---- EXTRACTED RECORDS
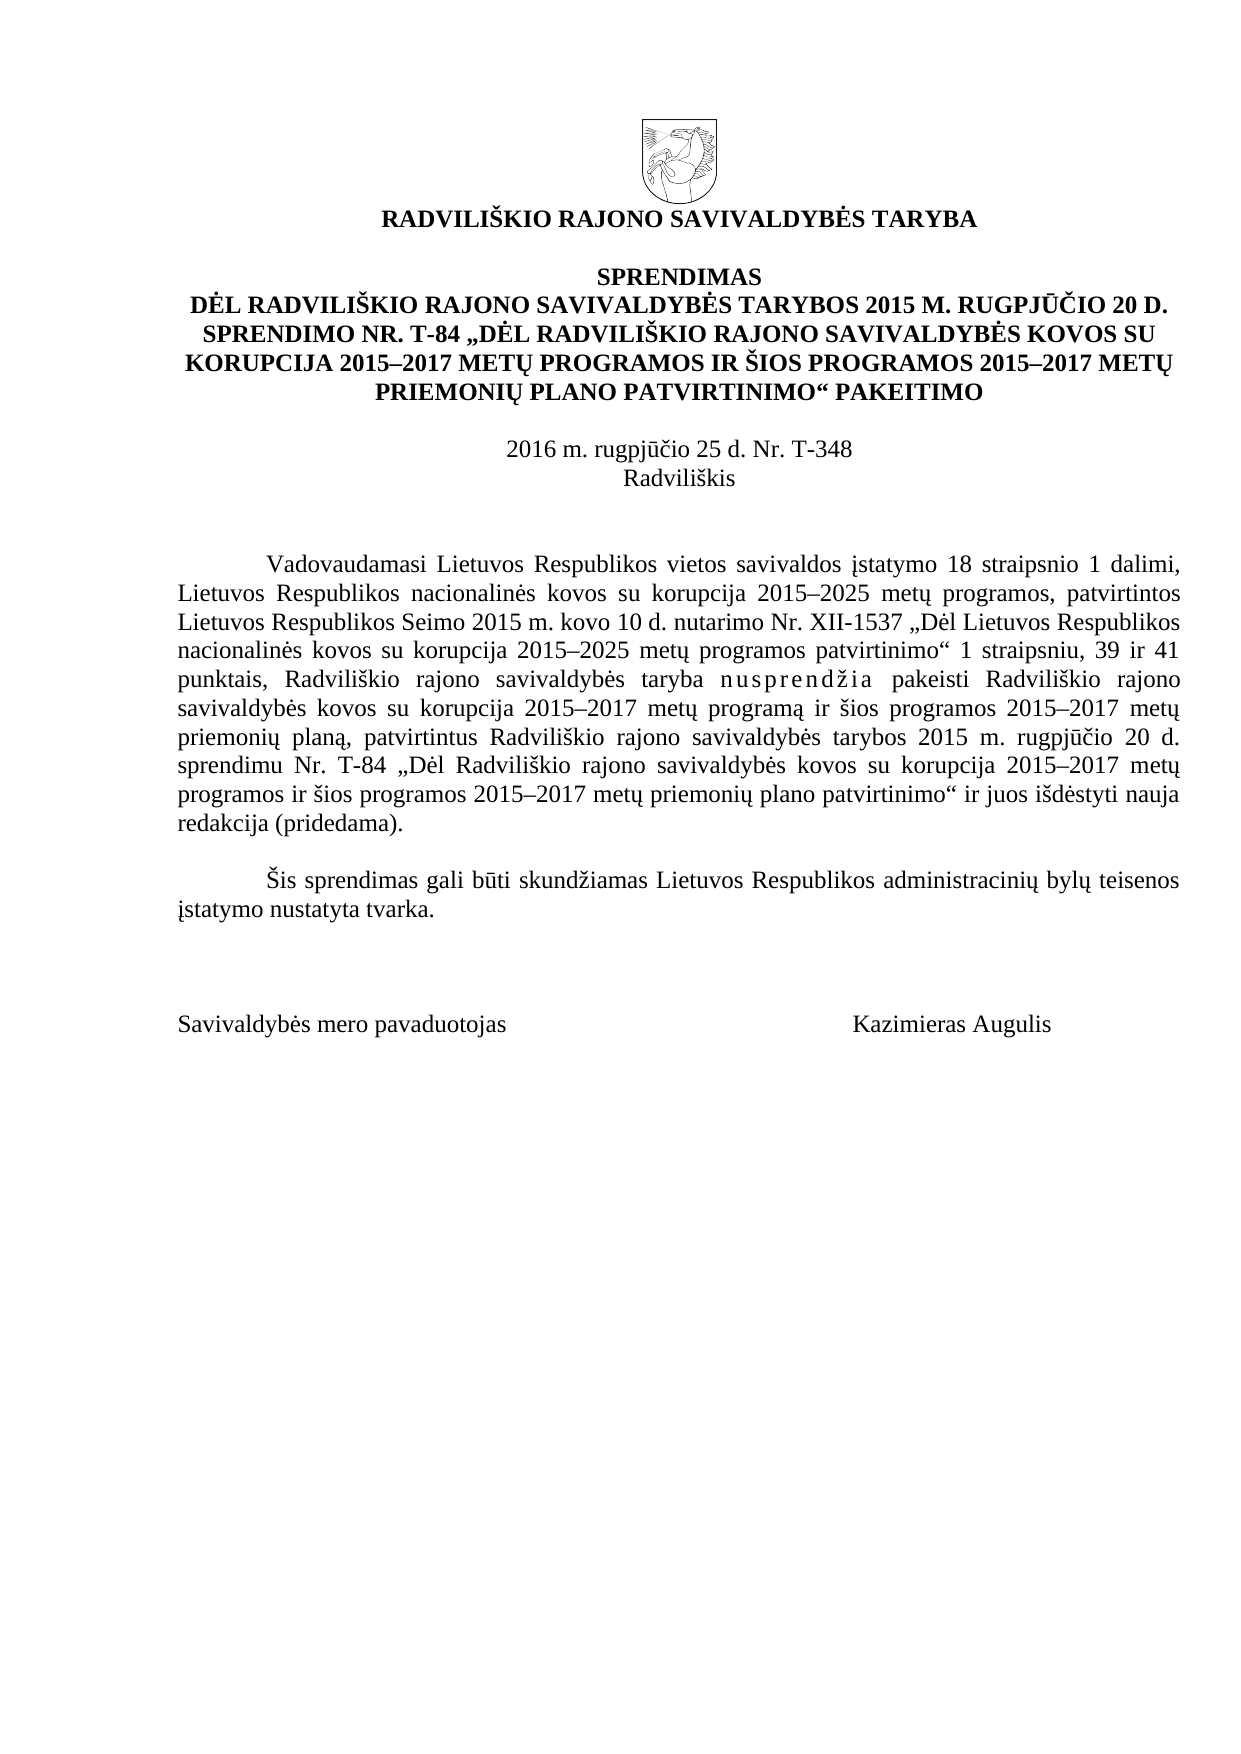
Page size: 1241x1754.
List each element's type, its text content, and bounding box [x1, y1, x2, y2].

text 2016 m. rugpjūčio 25 d. Nr. T-348 [177, 434, 1181, 463]
text DĖL RADVILIŠKIO RAJONO SAVIVALDYBĖS TARYBOS 2015 M. RUGPJŪČIO 20 D. SPRENDIMO NR. T-84 „DĖL RADVILIŠKIO RAJONO SAVIVALDYBĖS KOVOS SU KORUPCIJA 2015–2017 METŲ PROGRAMOS IR ŠIOS PROGRAMOS 2015–2017 METŲ PRIEMONIŲ PLANO PATVIRTINIMO“ PAKEITIMO [177, 290, 1181, 405]
text Šis sprendimas gali būti skundžiamas Lietuvos Respublikos administracinių bylų teisenos įstatymo nustatyta tvarka. [177, 865, 1181, 923]
text SPRENDIMAS [177, 262, 1181, 290]
text RADVILIŠKIO RAJONO SAVIVALDYBĖS TARYBA [177, 204, 1181, 233]
text Radviliškis [177, 463, 1181, 492]
text Vadovaudamasi Lietuvos Respublikos vietos savivaldos įstatymo 18 straipsnio 1 dalimi, Lietuvos Respublikos nacionalinės kovos su korupcija 2015–2025 metų programos, patvirtintos Lietuvos Respublikos Seimo 2015 m. kovo 10 d. nutarimo Nr. XII-1537 „Dėl Lietuvos Respublikos nacionalinės kovos su korupcija 2015–2025 metų programos patvirtinimo“ 1 straipsniu, 39 ir 41 punktais, Radviliškio rajono savivaldybės taryba nusprendžia pakeisti Radviliškio rajono savivaldybės kovos su korupcija 2015–2017 metų programą ir šios programos 2015–2017 metų priemonių planą, patvirtintus Radviliškio rajono savivaldybės tarybos 2015 m. rugpjūčio 20 d. sprendimu Nr. T-84 „Dėl Radviliškio rajono savivaldybės kovos su korupcija 2015–2017 metų programos ir šios programos 2015–2017 metų priemonių plano patvirtinimo“ ir juos išdėstyti nauja redakcija (pridedama). [177, 549, 1181, 837]
text Savivaldybės mero pavaduotojas Kazimieras Augulis [177, 1009, 1181, 1038]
--------
REQUIRED WORK: Rewrite all of the entries with "Page size" replaced by "Canvas size" and leave everything else as it is. Omit the pictures from your answer.

RESULT FOR THIS EXERCISE:
Canvas size: 1241x1754.
List each element's type, its text content, and bounding box [x1, y1, x2, y2].

text 2016 m. rugpjūčio 25 d. Nr. T-348 [177, 434, 1181, 463]
text DĖL RADVILIŠKIO RAJONO SAVIVALDYBĖS TARYBOS 2015 M. RUGPJŪČIO 20 D. SPRENDIMO NR. T-84 „DĖL RADVILIŠKIO RAJONO SAVIVALDYBĖS KOVOS SU KORUPCIJA 2015–2017 METŲ PROGRAMOS IR ŠIOS PROGRAMOS 2015–2017 METŲ PRIEMONIŲ PLANO PATVIRTINIMO“ PAKEITIMO [177, 290, 1181, 405]
text Šis sprendimas gali būti skundžiamas Lietuvos Respublikos administracinių bylų teisenos įstatymo nustatyta tvarka. [177, 865, 1181, 923]
text SPRENDIMAS [177, 262, 1181, 290]
text RADVILIŠKIO RAJONO SAVIVALDYBĖS TARYBA [177, 204, 1181, 233]
text Radviliškis [177, 463, 1181, 492]
text Vadovaudamasi Lietuvos Respublikos vietos savivaldos įstatymo 18 straipsnio 1 dalimi, Lietuvos Respublikos nacionalinės kovos su korupcija 2015–2025 metų programos, patvirtintos Lietuvos Respublikos Seimo 2015 m. kovo 10 d. nutarimo Nr. XII-1537 „Dėl Lietuvos Respublikos nacionalinės kovos su korupcija 2015–2025 metų programos patvirtinimo“ 1 straipsniu, 39 ir 41 punktais, Radviliškio rajono savivaldybės taryba nusprendžia pakeisti Radviliškio rajono savivaldybės kovos su korupcija 2015–2017 metų programą ir šios programos 2015–2017 metų priemonių planą, patvirtintus Radviliškio rajono savivaldybės tarybos 2015 m. rugpjūčio 20 d. sprendimu Nr. T-84 „Dėl Radviliškio rajono savivaldybės kovos su korupcija 2015–2017 metų programos ir šios programos 2015–2017 metų priemonių plano patvirtinimo“ ir juos išdėstyti nauja redakcija (pridedama). [177, 549, 1181, 837]
text Savivaldybės mero pavaduotojas Kazimieras Augulis [177, 1009, 1181, 1038]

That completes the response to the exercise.